[Coursera] Art and Science of Machine Learning (2)

Coursera 강의 “Machine Learning with TensorFlow on Google Cloud Platform” 중 다섯 번째 코스인 Art and Science of Machine Learning의 강의노트입니다.

Review Embedding

Creating an embedding column from a feature cross.
The weights in the embedding column are learned from data.
The model learns how to embed the feature cross in lower-dimensional space
Embedding a feature cross in TensorFlow

 
import tf.feature_column as fc

day_hr = fc.crossed_column([dayofweek, hourofday], 24*7)

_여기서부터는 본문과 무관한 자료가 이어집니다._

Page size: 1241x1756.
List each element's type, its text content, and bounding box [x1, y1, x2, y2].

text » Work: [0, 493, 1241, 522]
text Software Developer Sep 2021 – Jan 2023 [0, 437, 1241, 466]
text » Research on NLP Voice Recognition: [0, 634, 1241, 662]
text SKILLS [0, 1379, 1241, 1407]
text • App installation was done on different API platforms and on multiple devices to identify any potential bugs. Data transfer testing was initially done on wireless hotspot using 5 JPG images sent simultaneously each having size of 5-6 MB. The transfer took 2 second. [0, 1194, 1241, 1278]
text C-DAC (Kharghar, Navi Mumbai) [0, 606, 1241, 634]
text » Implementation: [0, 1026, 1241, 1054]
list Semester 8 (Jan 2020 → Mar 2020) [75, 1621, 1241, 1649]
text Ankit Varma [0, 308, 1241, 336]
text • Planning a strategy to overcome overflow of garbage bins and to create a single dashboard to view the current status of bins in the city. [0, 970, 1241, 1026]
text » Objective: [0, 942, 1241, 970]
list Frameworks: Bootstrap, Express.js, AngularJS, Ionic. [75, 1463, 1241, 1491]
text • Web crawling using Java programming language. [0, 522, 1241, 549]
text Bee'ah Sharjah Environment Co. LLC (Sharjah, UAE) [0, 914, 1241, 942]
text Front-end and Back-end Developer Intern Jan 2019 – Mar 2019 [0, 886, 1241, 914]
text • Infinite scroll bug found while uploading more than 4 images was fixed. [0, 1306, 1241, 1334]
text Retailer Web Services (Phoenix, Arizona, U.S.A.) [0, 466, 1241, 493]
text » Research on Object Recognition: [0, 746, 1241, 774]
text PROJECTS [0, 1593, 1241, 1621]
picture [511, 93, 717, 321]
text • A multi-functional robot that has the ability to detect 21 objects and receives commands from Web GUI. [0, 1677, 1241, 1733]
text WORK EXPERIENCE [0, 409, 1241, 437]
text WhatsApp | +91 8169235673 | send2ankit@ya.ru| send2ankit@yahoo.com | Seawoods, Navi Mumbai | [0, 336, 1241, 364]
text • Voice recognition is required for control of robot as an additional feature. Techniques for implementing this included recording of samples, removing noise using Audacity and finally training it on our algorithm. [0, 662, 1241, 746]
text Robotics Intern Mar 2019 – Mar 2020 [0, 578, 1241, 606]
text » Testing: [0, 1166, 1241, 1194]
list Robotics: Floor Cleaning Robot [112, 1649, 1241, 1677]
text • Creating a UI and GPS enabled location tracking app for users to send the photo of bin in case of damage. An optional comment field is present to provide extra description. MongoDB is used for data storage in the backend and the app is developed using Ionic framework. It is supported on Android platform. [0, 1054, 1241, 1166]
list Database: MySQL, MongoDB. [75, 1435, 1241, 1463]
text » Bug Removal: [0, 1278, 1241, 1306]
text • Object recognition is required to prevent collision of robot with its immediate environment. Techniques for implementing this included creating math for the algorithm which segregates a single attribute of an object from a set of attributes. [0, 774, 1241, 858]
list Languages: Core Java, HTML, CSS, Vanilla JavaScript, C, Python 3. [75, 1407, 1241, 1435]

# Transfer Learning of embedding from similar ML models
day_hr_em = fc.embedding_column(day_hr, 2,
		ckpt_to_load_from='london/*ckpt-1000*',
		tensor_name_in_ckpt='dayhr_embed',
		trainable=False
)

Transfer Learning of embeddings from similar ML models
- First layer: the feature cross
- Second layer: a mystery box labeled latent factor
- Third layer: the embedding
- Fourth layer: one side: image of traffic
- Second side: image of people watching TV

Recommendations

Using a second dimension gives us more freedom in organizing movies by similarity
A d-dimensional embedding assumes that user interest in movies can be approximated by d aspects (d < N)

Data-driven Embeddings

We could give the axes names, but it is not essential
Its’ easier to train a model with d inputs than a model with N inputs
Embeddings can be learned from data

Sparse Tensors

Dense representations are inefficient in space and compute
So, use a sparse representation to hold the example
- Build a dictionary mapping each feature to an integer from 0, … # movies -1
- Efficiently represent the sparse vector as just the movies the user watched
Representing feature columns as sparse vectors (These are all different ways to create a categorical column)
- If you know the keys beforehand:

 tf.feature_column.categorical_column_with_vocabulary_list('employeeId',
  	vocabulary_list = ['8345', '72345', '87654', '98723', '23451'])

If your data is already indexed: i.e., has integers in[0-N):

 tf.feature_column.categorical_column_with_identity('employeeId',
  	num_bucket = 5)

If you don’t have a vocabulary of all possible values:

 
tf.feature_column.categorical_column_with_hash_bucket('employeeId',
	hash_bucket_size = 500)

Train an Embedding

Embedding are feature columns that function like layers

 
sparse_word = fc.categorical_column_with_vocabulary_list('word',
	vocabulary_list=englishWords)
embedded_word = fc.embedding_column(sparse_word, 3)

The weights in the embedding layer are learned through backprop just as with other weights
Embeddings can be thought of as latent features.

Similarity Property

Embeddings provides dimensionality reduction.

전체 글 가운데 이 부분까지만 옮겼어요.